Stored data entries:
'''
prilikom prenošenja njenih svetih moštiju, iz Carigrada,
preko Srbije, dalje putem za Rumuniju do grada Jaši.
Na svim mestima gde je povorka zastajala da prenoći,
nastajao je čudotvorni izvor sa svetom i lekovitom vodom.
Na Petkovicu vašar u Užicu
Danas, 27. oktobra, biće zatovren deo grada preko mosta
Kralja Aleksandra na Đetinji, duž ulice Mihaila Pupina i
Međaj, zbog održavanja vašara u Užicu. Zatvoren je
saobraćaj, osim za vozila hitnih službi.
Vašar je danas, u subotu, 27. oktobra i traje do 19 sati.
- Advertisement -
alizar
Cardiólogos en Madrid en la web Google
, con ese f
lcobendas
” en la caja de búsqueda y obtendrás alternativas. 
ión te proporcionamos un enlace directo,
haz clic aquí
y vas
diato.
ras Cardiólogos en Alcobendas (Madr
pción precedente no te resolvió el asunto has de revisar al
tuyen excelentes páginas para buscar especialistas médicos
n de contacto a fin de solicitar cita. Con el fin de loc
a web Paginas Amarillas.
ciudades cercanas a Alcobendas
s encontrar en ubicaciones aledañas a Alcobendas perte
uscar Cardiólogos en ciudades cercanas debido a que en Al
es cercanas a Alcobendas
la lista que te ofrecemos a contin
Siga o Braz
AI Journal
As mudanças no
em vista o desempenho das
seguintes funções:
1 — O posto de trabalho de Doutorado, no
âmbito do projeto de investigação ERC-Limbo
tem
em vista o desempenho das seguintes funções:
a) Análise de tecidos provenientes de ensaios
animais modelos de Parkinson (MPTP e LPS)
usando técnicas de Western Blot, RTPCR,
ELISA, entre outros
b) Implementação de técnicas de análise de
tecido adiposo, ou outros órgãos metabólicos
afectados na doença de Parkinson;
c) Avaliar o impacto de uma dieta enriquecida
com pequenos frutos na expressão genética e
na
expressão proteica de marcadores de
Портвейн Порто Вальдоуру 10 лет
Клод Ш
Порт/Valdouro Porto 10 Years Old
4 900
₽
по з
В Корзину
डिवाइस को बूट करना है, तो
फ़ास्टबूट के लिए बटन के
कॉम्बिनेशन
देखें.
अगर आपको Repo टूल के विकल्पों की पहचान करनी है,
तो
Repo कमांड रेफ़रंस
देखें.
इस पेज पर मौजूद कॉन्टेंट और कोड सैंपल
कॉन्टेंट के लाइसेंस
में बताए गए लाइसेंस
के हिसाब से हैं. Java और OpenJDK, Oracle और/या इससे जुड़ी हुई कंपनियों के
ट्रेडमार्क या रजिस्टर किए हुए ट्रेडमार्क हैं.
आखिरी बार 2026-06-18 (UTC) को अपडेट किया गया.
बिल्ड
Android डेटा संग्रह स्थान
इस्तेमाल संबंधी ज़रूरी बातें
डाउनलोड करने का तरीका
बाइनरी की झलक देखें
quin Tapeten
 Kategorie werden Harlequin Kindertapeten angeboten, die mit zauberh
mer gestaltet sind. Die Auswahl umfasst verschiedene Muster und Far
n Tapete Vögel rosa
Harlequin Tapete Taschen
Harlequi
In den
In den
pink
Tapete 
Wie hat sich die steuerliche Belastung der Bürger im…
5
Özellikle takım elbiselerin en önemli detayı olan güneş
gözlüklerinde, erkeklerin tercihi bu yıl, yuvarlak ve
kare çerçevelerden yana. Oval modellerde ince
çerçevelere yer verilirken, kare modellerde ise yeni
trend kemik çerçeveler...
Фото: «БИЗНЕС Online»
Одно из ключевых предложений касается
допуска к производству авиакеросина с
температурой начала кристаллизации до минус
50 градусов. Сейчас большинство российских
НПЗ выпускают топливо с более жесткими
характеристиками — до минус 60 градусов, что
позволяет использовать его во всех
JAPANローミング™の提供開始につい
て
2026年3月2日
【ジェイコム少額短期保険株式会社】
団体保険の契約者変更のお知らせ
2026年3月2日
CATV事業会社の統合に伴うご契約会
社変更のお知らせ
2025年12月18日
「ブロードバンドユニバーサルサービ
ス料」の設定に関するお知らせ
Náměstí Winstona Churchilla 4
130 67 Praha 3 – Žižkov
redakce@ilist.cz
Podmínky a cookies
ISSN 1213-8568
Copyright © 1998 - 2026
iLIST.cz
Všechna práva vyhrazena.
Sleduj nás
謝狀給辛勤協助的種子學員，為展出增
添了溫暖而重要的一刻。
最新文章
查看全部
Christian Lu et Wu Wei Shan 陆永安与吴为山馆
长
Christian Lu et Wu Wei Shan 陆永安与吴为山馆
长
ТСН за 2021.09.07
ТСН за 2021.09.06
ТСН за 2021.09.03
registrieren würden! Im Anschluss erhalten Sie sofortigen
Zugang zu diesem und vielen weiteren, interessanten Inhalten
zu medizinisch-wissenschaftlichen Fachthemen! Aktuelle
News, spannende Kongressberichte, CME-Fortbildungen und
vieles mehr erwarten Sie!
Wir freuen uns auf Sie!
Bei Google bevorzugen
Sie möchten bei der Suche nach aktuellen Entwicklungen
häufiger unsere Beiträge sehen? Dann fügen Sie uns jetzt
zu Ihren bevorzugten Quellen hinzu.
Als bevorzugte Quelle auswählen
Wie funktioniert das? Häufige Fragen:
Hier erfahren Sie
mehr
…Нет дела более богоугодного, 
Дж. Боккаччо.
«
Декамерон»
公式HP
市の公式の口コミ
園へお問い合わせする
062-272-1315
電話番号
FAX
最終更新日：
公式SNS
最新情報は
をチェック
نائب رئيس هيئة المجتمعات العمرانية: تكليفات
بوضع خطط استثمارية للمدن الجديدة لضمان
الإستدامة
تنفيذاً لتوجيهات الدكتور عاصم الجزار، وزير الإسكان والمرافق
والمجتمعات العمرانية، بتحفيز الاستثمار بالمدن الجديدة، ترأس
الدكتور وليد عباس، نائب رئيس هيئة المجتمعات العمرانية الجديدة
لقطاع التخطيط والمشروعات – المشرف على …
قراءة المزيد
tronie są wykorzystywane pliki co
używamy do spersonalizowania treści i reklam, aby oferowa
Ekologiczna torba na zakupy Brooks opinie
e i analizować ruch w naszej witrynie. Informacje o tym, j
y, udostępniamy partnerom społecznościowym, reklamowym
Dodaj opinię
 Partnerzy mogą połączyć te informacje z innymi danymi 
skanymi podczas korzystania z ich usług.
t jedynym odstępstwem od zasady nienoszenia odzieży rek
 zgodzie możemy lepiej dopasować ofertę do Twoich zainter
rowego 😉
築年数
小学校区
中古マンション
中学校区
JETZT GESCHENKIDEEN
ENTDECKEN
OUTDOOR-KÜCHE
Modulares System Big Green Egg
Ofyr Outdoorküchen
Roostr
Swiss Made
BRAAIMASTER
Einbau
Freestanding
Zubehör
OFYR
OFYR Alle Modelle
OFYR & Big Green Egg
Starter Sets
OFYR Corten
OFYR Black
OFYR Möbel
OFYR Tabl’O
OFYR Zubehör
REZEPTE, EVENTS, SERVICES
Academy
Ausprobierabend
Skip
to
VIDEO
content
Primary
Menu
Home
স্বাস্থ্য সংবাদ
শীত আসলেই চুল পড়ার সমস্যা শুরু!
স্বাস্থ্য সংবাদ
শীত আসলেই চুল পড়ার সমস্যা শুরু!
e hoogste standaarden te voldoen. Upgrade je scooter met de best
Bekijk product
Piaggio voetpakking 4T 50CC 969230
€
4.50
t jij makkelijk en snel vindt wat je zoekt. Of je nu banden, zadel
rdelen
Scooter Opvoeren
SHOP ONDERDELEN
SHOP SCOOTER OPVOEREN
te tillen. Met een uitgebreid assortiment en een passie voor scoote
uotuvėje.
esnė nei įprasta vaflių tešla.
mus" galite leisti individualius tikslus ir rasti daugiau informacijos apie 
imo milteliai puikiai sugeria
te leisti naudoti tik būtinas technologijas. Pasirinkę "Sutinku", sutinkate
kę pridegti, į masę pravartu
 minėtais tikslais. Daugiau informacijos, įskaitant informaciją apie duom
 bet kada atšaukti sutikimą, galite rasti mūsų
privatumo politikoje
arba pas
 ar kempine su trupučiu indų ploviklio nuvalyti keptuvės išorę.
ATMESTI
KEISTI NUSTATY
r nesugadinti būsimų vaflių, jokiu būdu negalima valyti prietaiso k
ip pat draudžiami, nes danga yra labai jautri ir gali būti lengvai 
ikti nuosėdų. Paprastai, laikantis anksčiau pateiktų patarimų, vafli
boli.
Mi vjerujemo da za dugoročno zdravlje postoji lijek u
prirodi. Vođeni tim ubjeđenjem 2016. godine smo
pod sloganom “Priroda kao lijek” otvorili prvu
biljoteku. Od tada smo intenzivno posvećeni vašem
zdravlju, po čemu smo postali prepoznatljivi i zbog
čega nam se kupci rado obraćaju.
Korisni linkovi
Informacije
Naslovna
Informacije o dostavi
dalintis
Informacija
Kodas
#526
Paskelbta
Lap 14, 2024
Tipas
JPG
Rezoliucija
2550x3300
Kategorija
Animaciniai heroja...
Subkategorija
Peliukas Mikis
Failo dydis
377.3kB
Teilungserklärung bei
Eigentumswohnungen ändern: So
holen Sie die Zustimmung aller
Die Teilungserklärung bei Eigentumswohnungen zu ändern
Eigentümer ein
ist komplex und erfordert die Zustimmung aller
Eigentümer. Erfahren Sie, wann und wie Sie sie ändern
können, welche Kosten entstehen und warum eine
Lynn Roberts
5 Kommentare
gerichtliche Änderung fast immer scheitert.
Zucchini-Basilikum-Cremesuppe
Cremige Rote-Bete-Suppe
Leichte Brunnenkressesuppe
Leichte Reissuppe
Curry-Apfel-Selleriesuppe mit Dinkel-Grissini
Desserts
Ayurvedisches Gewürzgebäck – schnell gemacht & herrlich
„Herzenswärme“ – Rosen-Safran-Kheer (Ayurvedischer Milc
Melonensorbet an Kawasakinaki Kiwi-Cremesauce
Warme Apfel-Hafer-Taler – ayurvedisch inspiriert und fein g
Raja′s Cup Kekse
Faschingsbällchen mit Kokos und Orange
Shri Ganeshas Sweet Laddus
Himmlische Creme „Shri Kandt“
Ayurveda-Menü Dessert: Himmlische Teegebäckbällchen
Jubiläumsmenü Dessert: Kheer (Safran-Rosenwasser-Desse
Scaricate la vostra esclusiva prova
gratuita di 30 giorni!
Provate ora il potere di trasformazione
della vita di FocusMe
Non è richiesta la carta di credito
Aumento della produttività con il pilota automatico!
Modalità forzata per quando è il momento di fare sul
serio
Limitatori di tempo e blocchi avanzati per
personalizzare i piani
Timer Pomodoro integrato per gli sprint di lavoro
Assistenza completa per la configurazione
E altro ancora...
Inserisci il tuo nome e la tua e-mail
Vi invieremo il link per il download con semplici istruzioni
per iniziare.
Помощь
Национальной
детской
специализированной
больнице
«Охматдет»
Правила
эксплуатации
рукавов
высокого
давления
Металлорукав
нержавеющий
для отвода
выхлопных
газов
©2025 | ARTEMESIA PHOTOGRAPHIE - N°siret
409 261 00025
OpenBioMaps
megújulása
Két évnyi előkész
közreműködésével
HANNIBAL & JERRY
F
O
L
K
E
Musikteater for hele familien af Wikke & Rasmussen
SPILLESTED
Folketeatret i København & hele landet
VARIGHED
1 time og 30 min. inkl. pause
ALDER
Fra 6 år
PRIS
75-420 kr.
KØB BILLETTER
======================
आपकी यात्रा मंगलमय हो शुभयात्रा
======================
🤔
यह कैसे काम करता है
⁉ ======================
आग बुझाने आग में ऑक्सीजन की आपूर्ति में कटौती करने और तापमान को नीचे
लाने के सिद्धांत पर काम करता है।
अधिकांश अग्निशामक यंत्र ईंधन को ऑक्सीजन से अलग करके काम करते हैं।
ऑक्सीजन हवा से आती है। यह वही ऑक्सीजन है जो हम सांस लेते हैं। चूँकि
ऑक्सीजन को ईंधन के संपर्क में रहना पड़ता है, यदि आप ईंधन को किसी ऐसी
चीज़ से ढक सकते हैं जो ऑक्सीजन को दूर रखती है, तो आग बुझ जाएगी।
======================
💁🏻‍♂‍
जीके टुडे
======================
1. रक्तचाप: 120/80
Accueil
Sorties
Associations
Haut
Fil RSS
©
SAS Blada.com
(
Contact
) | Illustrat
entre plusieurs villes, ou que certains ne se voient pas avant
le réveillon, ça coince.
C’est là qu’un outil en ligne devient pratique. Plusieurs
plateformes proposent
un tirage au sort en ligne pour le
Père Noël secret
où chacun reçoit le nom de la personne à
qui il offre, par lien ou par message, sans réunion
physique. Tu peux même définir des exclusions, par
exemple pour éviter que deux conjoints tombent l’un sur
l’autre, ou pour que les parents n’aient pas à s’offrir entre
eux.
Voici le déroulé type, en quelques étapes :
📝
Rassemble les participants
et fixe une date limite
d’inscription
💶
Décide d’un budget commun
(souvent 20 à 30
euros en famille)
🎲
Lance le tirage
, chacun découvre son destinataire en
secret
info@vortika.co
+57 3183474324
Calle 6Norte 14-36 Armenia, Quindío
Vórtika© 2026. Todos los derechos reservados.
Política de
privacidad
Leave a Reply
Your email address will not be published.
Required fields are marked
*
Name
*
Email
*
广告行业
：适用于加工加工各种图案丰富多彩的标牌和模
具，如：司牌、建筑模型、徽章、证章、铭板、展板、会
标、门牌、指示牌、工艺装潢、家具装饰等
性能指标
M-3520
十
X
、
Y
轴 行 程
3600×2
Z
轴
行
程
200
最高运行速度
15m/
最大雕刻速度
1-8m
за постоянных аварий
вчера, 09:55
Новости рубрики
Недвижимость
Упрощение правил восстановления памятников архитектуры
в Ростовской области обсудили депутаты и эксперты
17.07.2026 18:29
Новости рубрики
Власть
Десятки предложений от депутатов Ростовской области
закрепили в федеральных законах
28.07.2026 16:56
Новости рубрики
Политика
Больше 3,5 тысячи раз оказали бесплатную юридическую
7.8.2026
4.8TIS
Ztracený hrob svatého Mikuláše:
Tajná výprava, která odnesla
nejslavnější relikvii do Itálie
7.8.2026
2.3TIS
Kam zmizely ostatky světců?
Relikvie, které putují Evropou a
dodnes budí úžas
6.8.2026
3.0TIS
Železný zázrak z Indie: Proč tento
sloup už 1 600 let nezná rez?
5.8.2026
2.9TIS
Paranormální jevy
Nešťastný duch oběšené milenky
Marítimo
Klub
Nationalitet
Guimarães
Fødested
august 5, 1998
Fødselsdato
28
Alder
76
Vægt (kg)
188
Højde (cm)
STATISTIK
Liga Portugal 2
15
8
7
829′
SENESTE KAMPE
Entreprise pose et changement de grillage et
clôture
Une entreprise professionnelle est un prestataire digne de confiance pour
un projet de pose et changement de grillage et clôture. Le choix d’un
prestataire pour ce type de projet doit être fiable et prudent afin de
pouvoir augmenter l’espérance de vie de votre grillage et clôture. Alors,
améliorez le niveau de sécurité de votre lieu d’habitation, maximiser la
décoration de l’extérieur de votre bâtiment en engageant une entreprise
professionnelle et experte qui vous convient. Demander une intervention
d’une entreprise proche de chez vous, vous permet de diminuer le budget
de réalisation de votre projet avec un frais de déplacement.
'''
ABOUT THIS EXERCISE
Output, please, only the lines running from the start of the entries through the line that contains "के हिसाब से", including both of those lines.

WRITTEN SOLUTION
prilikom prenošenja njenih svetih moštiju, iz Carigrada,
preko Srbije, dalje putem za Rumuniju do grada Jaši.
Na svim mestima gde je povorka zastajala da prenoći,
nastajao je čudotvorni izvor sa svetom i lekovitom vodom.
Na Petkovicu vašar u Užicu
Danas, 27. oktobra, biće zatovren deo grada preko mosta
Kralja Aleksandra na Đetinji, duž ulice Mihaila Pupina i
Međaj, zbog održavanja vašara u Užicu. Zatvoren je
saobraćaj, osim za vozila hitnih službi.
Vašar je danas, u subotu, 27. oktobra i traje do 19 sati.
- Advertisement -
alizar
Cardiólogos en Madrid en la web Google
, con ese f
lcobendas
” en la caja de búsqueda y obtendrás alternativas. 
ión te proporcionamos un enlace directo,
haz clic aquí
y vas
diato.
ras Cardiólogos en Alcobendas (Madr
pción precedente no te resolvió el asunto has de revisar al
tuyen excelentes páginas para buscar especialistas médicos
n de contacto a fin de solicitar cita. Con el fin de loc
a web Paginas Amarillas.
ciudades cercanas a Alcobendas
s encontrar en ubicaciones aledañas a Alcobendas perte
uscar Cardiólogos en ciudades cercanas debido a que en Al
es cercanas a Alcobendas
la lista que te ofrecemos a contin
Siga o Braz
AI Journal
As mudanças no
em vista o desempenho das
seguintes funções:
1 — O posto de trabalho de Doutorado, no
âmbito do projeto de investigação ERC-Limbo
tem
em vista o desempenho das seguintes funções:
a) Análise de tecidos provenientes de ensaios
animais modelos de Parkinson (MPTP e LPS)
usando técnicas de Western Blot, RTPCR,
ELISA, entre outros
b) Implementação de técnicas de análise de
tecido adiposo, ou outros órgãos metabólicos
afectados na doença de Parkinson;
c) Avaliar o impacto de uma dieta enriquecida
com pequenos frutos na expressão genética e
na
expressão proteica de marcadores de
Портвейн Порто Вальдоуру 10 лет
Клод Ш
Порт/Valdouro Porto 10 Years Old
4 900
₽
по з
В Корзину
डिवाइस को बूट करना है, तो
फ़ास्टबूट के लिए बटन के
कॉम्बिनेशन
देखें.
अगर आपको Repo टूल के विकल्पों की पहचान करनी है,
तो
Repo कमांड रेफ़रंस
देखें.
इस पेज पर मौजूद कॉन्टेंट और कोड सैंपल
कॉन्टेंट के लाइसेंस
में बताए गए लाइसेंस
के हिसाब से हैं. Java और OpenJDK, Oracle और/या इससे जुड़ी हुई कंपनियों के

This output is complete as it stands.